彼女を知る者だけは、その機嫌の良さがわかるだろう。
走り去って行ったノアを追いかけて来たルナは――――
「えっと、どなたですか?」
「はい、ノアお嬢様の師匠になる方です」
「あの人がノアの師匠」とゴクリと喉を鳴らす。
「あの人の影響でノアさんが猪突猛進の武術脳になってしまったのですか!?」
「いえ……否定はしませんが」とメイドリー。
「付け加えるに彼女は李書文先生。御覧の通り、女性のエルフですが、なんでもノアさまと同じく異世界から転生した者だそうです」
「う~ん 私は、ほら……教会関係者だから、本当は異世界転生って認めていい立場じゃないのだけど、実際にあるの? 武術家とか魔法使いとか、箔をつけるために自称とかしているのではなく?」
「ルナさまはノアさまが異世界転生者を自称している事に半信半疑なのですか?」
「確かにノアさんは特別な人間……というのはわかります。でも簡単に信じるのは……」
「わかります。でも、もっと転移系魔法が進化をしていけば、いつかノアさまがいた世界にも――――」
「ところで2人は何をしているのかしら?」
「はい?」とメイドリーは視線をノアと李書文へ戻した。
両者は立ち上がり、同じ構え。
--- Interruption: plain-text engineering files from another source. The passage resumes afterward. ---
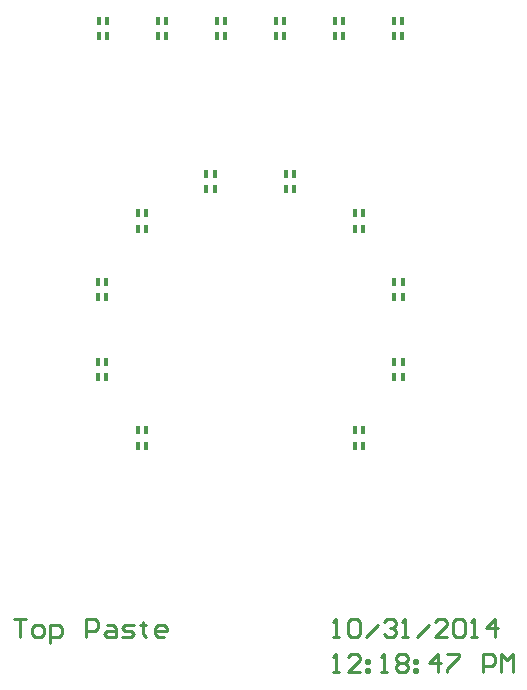
<source format=gtp>
%FSLAX25Y25*%
%MOIN*%
G70*
G01*
G75*
G04 Layer_Color=8421504*
%ADD10C,0.07874*%
%ADD11R,0.01575X0.02756*%
%ADD12C,0.03937*%
%ADD13C,0.00591*%
%ADD14C,0.01000*%
%ADD15C,0.07087*%
%ADD16R,0.05906X0.05906*%
%ADD17C,0.05906*%
%ADD18R,0.05906X0.05906*%
%ADD19C,0.02441*%
%ADD20C,0.01969*%
%ADD21C,0.04000*%
%ADD22C,0.06299*%
%ADD23O,0.09449X0.12598*%
%ADD24C,0.04762*%
%ADD25C,0.11024*%
%ADD26C,0.03563*%
%ADD27R,0.03543X0.02756*%
%ADD28R,0.04331X0.03937*%
%ADD29R,0.02756X0.03543*%
%ADD30R,0.05906X0.02362*%
%ADD31R,0.07087X0.03150*%
%ADD32R,0.05906X0.05118*%
%ADD33O,0.06496X0.02165*%
%ADD34O,0.02165X0.06496*%
%ADD35R,0.06102X0.13583*%
%ADD36R,0.06102X0.04331*%
%ADD37R,0.06102X0.04331*%
%ADD38C,0.01575*%
%ADD39C,0.03937*%
%ADD40C,0.00787*%
D11*
X47835Y97835D02*
D03*
X47835Y102953D02*
D03*
X50591Y97835D02*
D03*
Y102953D02*
D03*
X28150Y97835D02*
D03*
X28150Y102953D02*
D03*
X30906Y97835D02*
D03*
Y102953D02*
D03*
X8465Y97835D02*
D03*
X8465Y102953D02*
D03*
X11220Y97835D02*
D03*
Y102953D02*
D03*
X-11220Y97835D02*
D03*
X-11220Y102953D02*
D03*
X-8465Y97835D02*
D03*
Y102953D02*
D03*
X-30906Y97835D02*
D03*
X-30906Y102953D02*
D03*
X-28150Y97835D02*
D03*
Y102953D02*
D03*
X-50591Y97835D02*
D03*
X-50591Y102953D02*
D03*
X-47835Y97835D02*
D03*
Y102953D02*
D03*
X34813Y-38750D02*
D03*
X34813Y-33631D02*
D03*
X37569Y-38750D02*
D03*
Y-33631D02*
D03*
X48059Y-15806D02*
D03*
X48059Y-10688D02*
D03*
X50815Y-15806D02*
D03*
Y-10688D02*
D03*
X48059Y10688D02*
D03*
X48059Y15806D02*
D03*
X50815Y10688D02*
D03*
Y15806D02*
D03*
X34813Y33632D02*
D03*
X34813Y38750D02*
D03*
X37569Y33631D02*
D03*
Y38750D02*
D03*
X11869Y46878D02*
D03*
X11869Y51996D02*
D03*
X14625Y46878D02*
D03*
Y51996D02*
D03*
X-14625Y46878D02*
D03*
X-14625Y51996D02*
D03*
X-11869Y46878D02*
D03*
Y51996D02*
D03*
X-37569Y33632D02*
D03*
X-37569Y38750D02*
D03*
X-34813Y33631D02*
D03*
Y38750D02*
D03*
X-50815Y10688D02*
D03*
X-50815Y15806D02*
D03*
X-48059Y10688D02*
D03*
Y15806D02*
D03*
X-50815Y-15806D02*
D03*
X-50815Y-10688D02*
D03*
X-48059Y-15806D02*
D03*
Y-10688D02*
D03*
X-37569Y-38750D02*
D03*
X-37569Y-33631D02*
D03*
X-34813Y-38750D02*
D03*
Y-33631D02*
D03*
D14*
X-78740Y-96364D02*
X-74741D01*
X-76741D01*
Y-102362D01*
X-71742D02*
X-69743D01*
X-68743Y-101363D01*
Y-99363D01*
X-69743Y-98364D01*
X-71742D01*
X-72742Y-99363D01*
Y-101363D01*
X-71742Y-102362D01*
X-66744Y-104362D02*
Y-98364D01*
X-63745D01*
X-62745Y-99363D01*
Y-101363D01*
X-63745Y-102362D01*
X-66744D01*
X-54748D02*
Y-96364D01*
X-51749D01*
X-50749Y-97364D01*
Y-99363D01*
X-51749Y-100363D01*
X-54748D01*
X-47750Y-98364D02*
X-45751D01*
X-44751Y-99363D01*
Y-102362D01*
X-47750D01*
X-48750Y-101363D01*
X-47750Y-100363D01*
X-44751D01*
X-42752Y-102362D02*
X-39753D01*
X-38753Y-101363D01*
X-39753Y-100363D01*
X-41752D01*
X-42752Y-99363D01*
X-41752Y-98364D01*
X-38753D01*
X-35754Y-97364D02*
Y-98364D01*
X-36754D01*
X-34754D01*
X-35754D01*
Y-101363D01*
X-34754Y-102362D01*
X-28756D02*
X-30756D01*
X-31755Y-101363D01*
Y-99363D01*
X-30756Y-98364D01*
X-28756D01*
X-27757Y-99363D01*
Y-100363D01*
X-31755D01*
X27559Y-102362D02*
X29558D01*
X28559D01*
Y-96364D01*
X27559Y-97364D01*
X32557D02*
X33557Y-96364D01*
X35557D01*
X36556Y-97364D01*
Y-101363D01*
X35557Y-102362D01*
X33557D01*
X32557Y-101363D01*
Y-97364D01*
X38555Y-102362D02*
X42554Y-98364D01*
X44554Y-97364D02*
X45553Y-96364D01*
X47553D01*
X48552Y-97364D01*
Y-98364D01*
X47553Y-99363D01*
X46553D01*
X47553D01*
X48552Y-100363D01*
Y-101363D01*
X47553Y-102362D01*
X45553D01*
X44554Y-101363D01*
X50552Y-102362D02*
X52551D01*
X51551D01*
Y-96364D01*
X50552Y-97364D01*
X55550Y-102362D02*
X59549Y-98364D01*
X65547Y-102362D02*
X61548D01*
X65547Y-98364D01*
Y-97364D01*
X64547Y-96364D01*
X62548D01*
X61548Y-97364D01*
X67546D02*
X68546Y-96364D01*
X70545D01*
X71545Y-97364D01*
Y-101363D01*
X70545Y-102362D01*
X68546D01*
X67546Y-101363D01*
Y-97364D01*
X73544Y-102362D02*
X75543D01*
X74544D01*
Y-96364D01*
X73544Y-97364D01*
X81542Y-102362D02*
Y-96364D01*
X78543Y-99363D01*
X82541D01*
X27559Y-114173D02*
X29558D01*
X28559D01*
Y-108175D01*
X27559Y-109175D01*
X36556Y-114173D02*
X32557D01*
X36556Y-110175D01*
Y-109175D01*
X35557Y-108175D01*
X33557D01*
X32557Y-109175D01*
X38555Y-110175D02*
X39555D01*
Y-111174D01*
X38555D01*
Y-110175D01*
Y-113174D02*
X39555D01*
Y-114173D01*
X38555D01*
Y-113174D01*
X43554Y-114173D02*
X45553D01*
X44554D01*
Y-108175D01*
X43554Y-109175D01*
X48552D02*
X49552Y-108175D01*
X51551D01*
X52551Y-109175D01*
Y-110175D01*
X51551Y-111174D01*
X52551Y-112174D01*
Y-113174D01*
X51551Y-114173D01*
X49552D01*
X48552Y-113174D01*
Y-112174D01*
X49552Y-111174D01*
X48552Y-110175D01*
Y-109175D01*
X49552Y-111174D02*
X51551D01*
X54550Y-110175D02*
X55550D01*
Y-111174D01*
X54550D01*
Y-110175D01*
Y-113174D02*
X55550D01*
Y-114173D01*
X54550D01*
Y-113174D01*
X62548Y-114173D02*
Y-108175D01*
X59549Y-111174D01*
X63547D01*
X65547Y-108175D02*
X69546D01*
Y-109175D01*
X65547Y-113174D01*
Y-114173D01*
X77543D02*
Y-108175D01*
X80542D01*
X81542Y-109175D01*
Y-111174D01*
X80542Y-112174D01*
X77543D01*
X83541Y-114173D02*
Y-108175D01*
X85540Y-110175D01*
X87540Y-108175D01*
Y-114173D01*
M02*

</source>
前に出した片手を重なり合わせている。
「異世界での挨拶かしら?」
「違います。あれは塔手……ノアさまと書文さまの武術は、あの形から組手を始めます」
「組手……戦うの!? 今から!」
「おそらくは、いえ始まりました!」
最初に動いたのはノアから、
重ね合わせた片腕。それを滑らすように肘を師へと叩きこんだ。
「ほう……見事だ、ノア。功夫を重ねたな」
「――――っ!(吹き飛ばすつもりで打った頂肘が効いてないッ!)」
「では、次はこちらから――――」
「させません!」とノアは続けて書文を崩し――――合気による投げを放った。